Read the records below and copy each line that contains "down".

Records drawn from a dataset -
··········

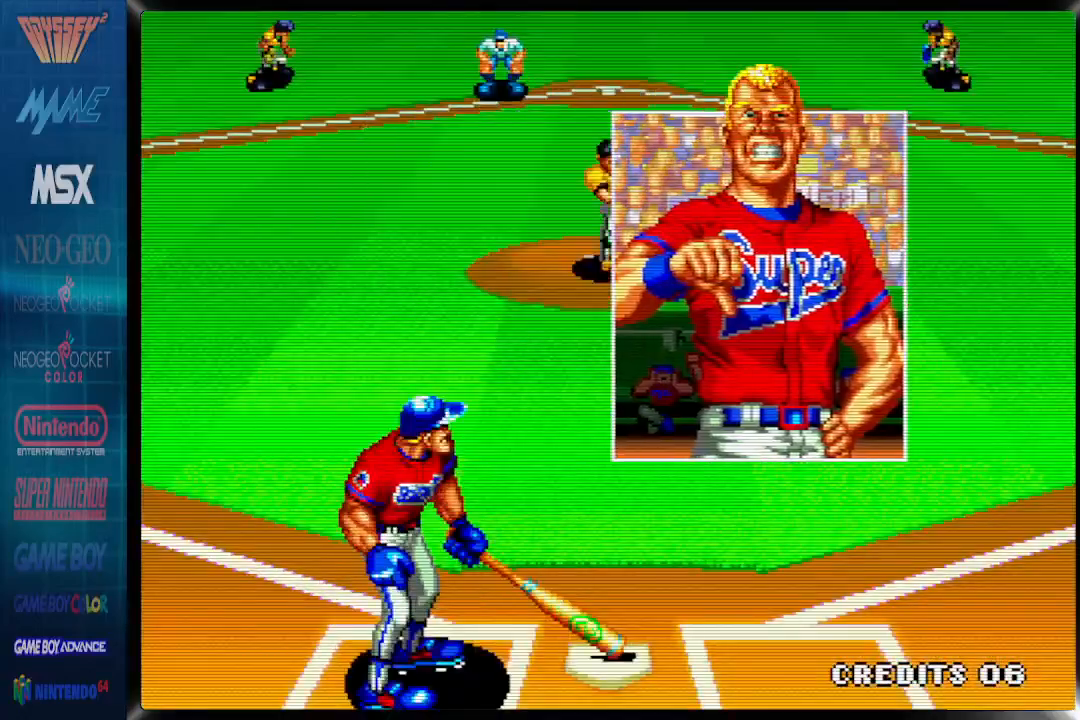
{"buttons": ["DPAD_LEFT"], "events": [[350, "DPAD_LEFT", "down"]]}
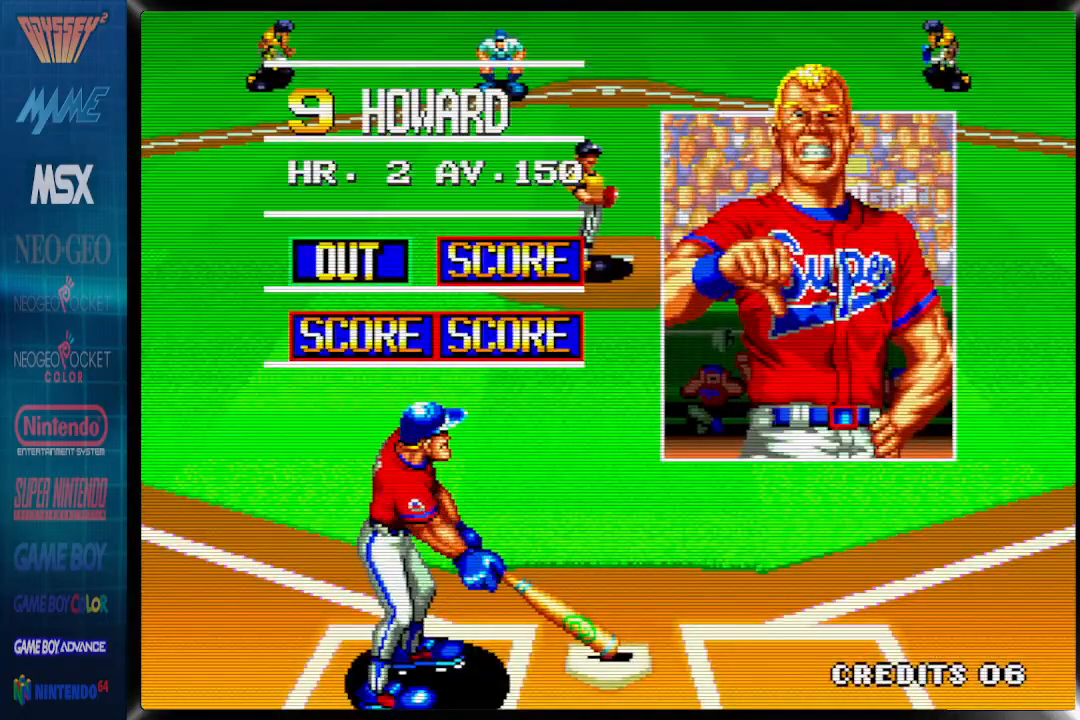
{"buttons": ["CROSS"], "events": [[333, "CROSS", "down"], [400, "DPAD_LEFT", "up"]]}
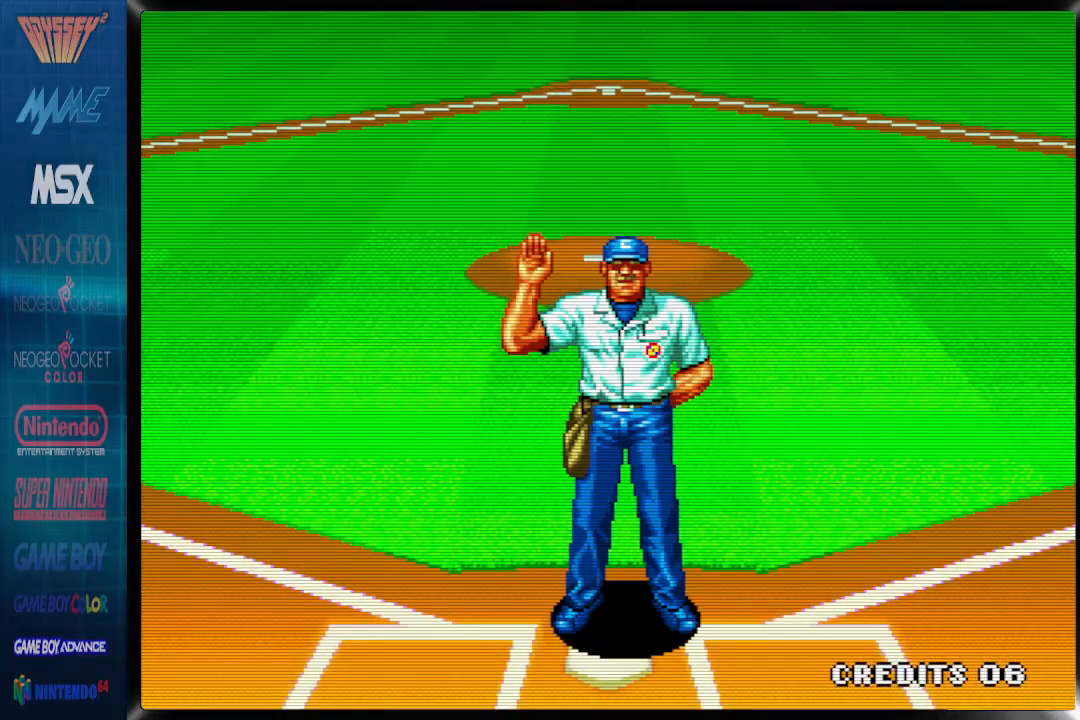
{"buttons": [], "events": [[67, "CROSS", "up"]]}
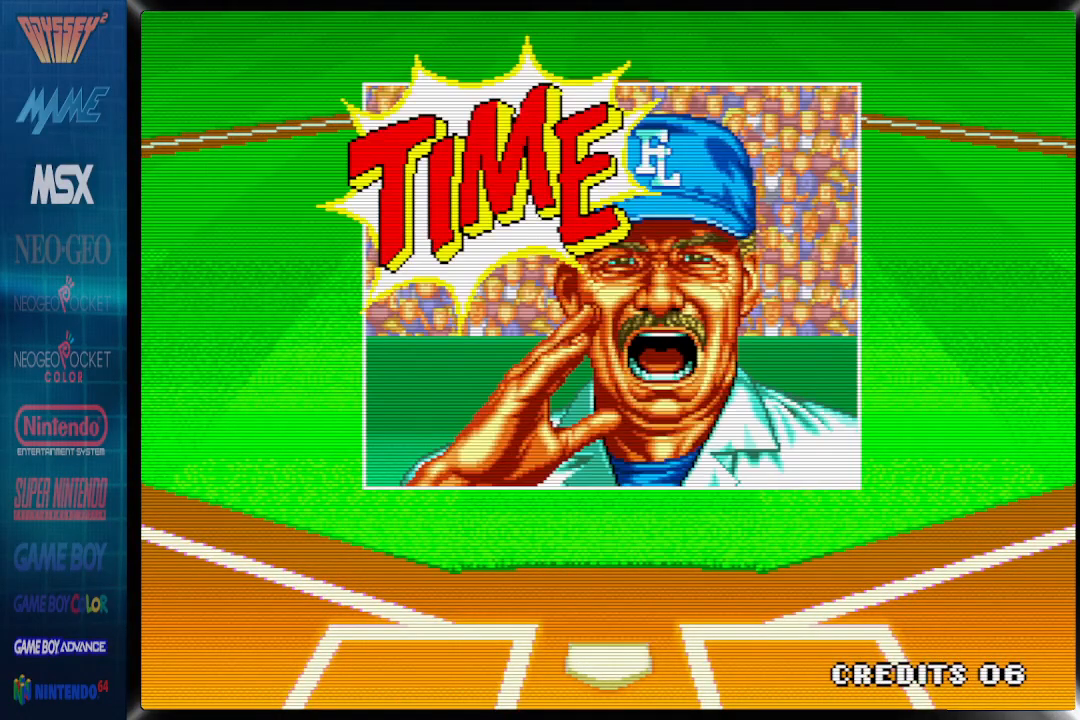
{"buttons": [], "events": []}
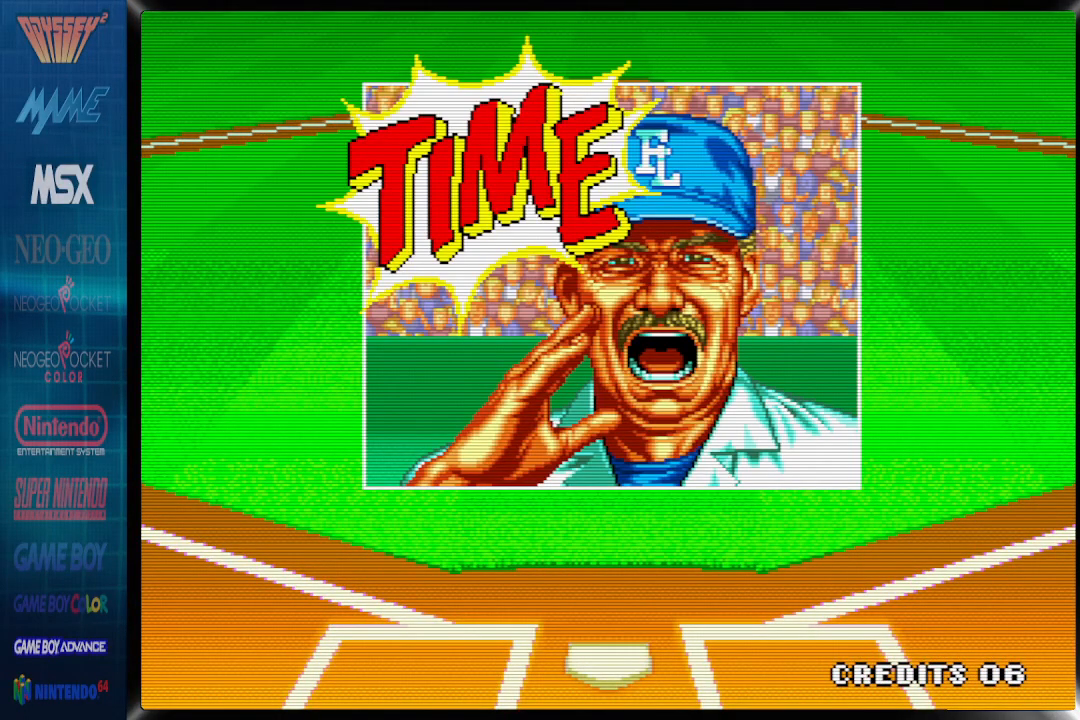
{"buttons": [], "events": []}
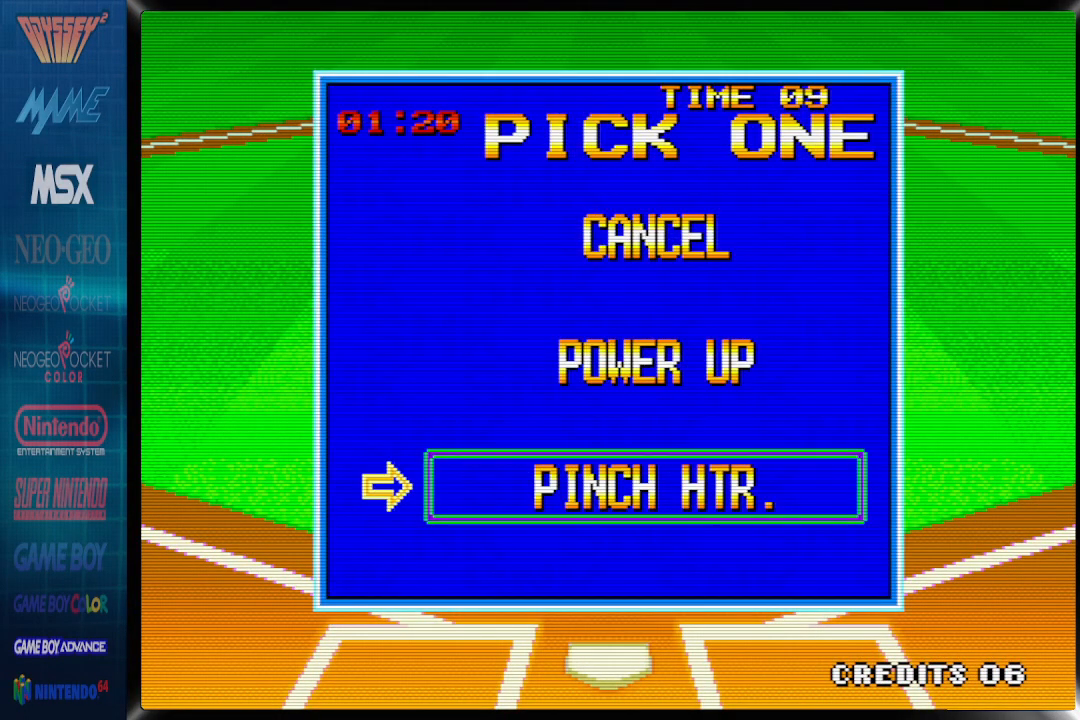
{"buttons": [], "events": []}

··········

Expected answer -
{"buttons": ["DPAD_LEFT"], "events": [[350, "DPAD_LEFT", "down"]]}
{"buttons": ["CROSS"], "events": [[333, "CROSS", "down"], [400, "DPAD_LEFT", "up"]]}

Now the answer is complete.